Osgood James Whittemore Jr. 1919–2010Published on July 21st, 2010 | By:
Professor emeritus OJ Whittemore, (Whit) passed away on July 20, 2010, surrounded by family and caregivers. He was born Jan.24, 1919, in Clear Lake Iowa. He is survived by his loving wife Barbara E. Greenwood Whittemore; by his children; daughters Bonnie Turner of Harrisburg Pa., Corin Whittemore of Kirkland, Wash., and son Donald Whittemore of Lawrence, Kan.; grandchildren Todd and Aletha Turner, Luke, Paul, Mark and Coryjean Whittemore; and great grandchild Samuel Whittemore; brother Jim Whittemore and sister Georgeann Kuhl. He was predeceased by his brother, Jerry Whittemore. Whit and Barbara celebrated their 68th anniversary Oct. 4, 2009.
Whit got his master’s degree in June 1941 and a professional degree in ceramic engineering from Iowa State in 1950. He was a member of the Sigma Nu Fraternity. After he received his master’s degree he worked at the Mellon Institute of Pittsburgh, Pa., from November 1941 to May 1944 on refractories testing. Then he was hired to work on ceramic materials related to the Manhattan Project (atomic bomb) at MIT in Cambridge, Mass. This project was considered more important to the war effort than if he was inducted into the army.
After the war, he moved with his family to Princeton, Mass., to work at Norton Co. Out of the many projects available he chose to work on stabilized zirconia refractories. For his work on pure oxide refractories he received the Admiral Earle Award of the Worcester Engineering Society and The Trinks Industrial Heating Award. In 1960 he was elected Fellow of the American Ceramic Society. In 1964 he was offered an associate professorship at the University of Washington in Seattle. So, he drove west with his wife, two daughters, a dog and a parakeet, leaving his son at the University of New Hampshire.

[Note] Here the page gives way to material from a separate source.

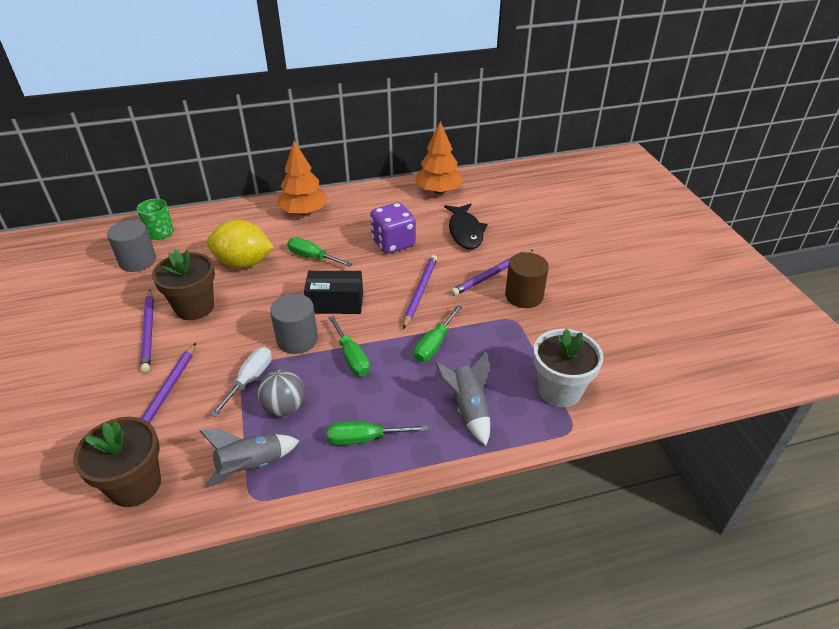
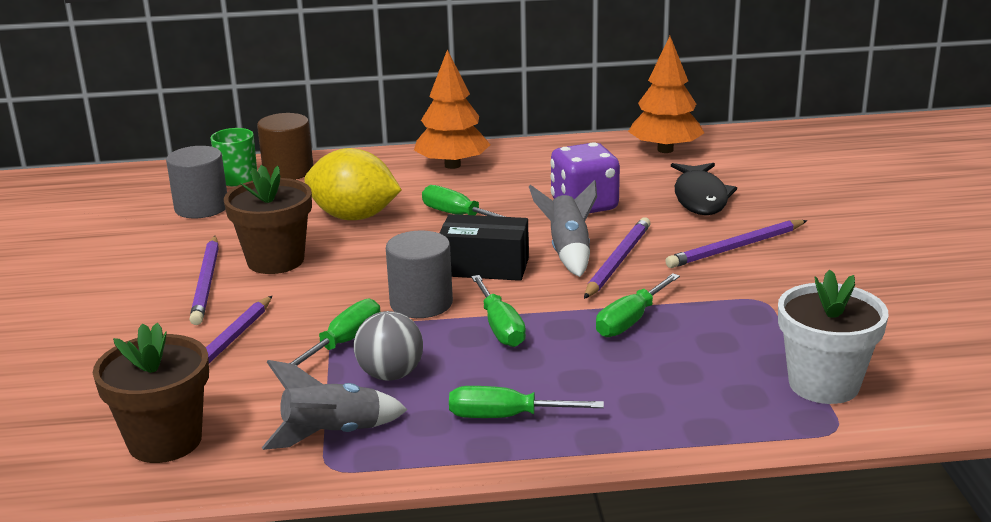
camera: 10 degrees right, 15 degrees down
white screwdriver [210,347,272,417] -> green screwdriver [290,299,381,366]
grey rocket [435,352,490,446] -> grey rocket moved to [529,180,597,277]
brown cylinder [505,253,549,308] -> brown cylinder moved to [257,113,313,180]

He taught the refractories course at the UW and created two courses on ceramic processing, and a course on design. He took a sabbatical in 1976 at a university in Sao Carlos, Brazil with Barbara to help establish a new ceramic engineering program there. In 1984, he traveled to Japan to lecture.
In 1987, he finally retired as Professor Emeritus, however, he continued to occasionally consult or to guest lecture.
Whit loved hiking, camping, figure skating, skiing and kayaking. He and Barbara loved to travel and took 35 Elderhostel trips around the world. He will be missed. His quiet dry humor was with him up to the end.
B.S., Ceramic Engineering, 1940, Iowa State University; M.S. Ceramic Engineering, 1941, University of Washington; Prof., Ceramic Engineering, 1950, Iowa State University. Associate Professor of Mineral Engineering at U.W., 1964; Professor of Ceramic Engineering, 1969; elected Fellow of the American Ceramic Society in 1960; director of the Washington Mining and Mineral Resources Research Institute, 1982.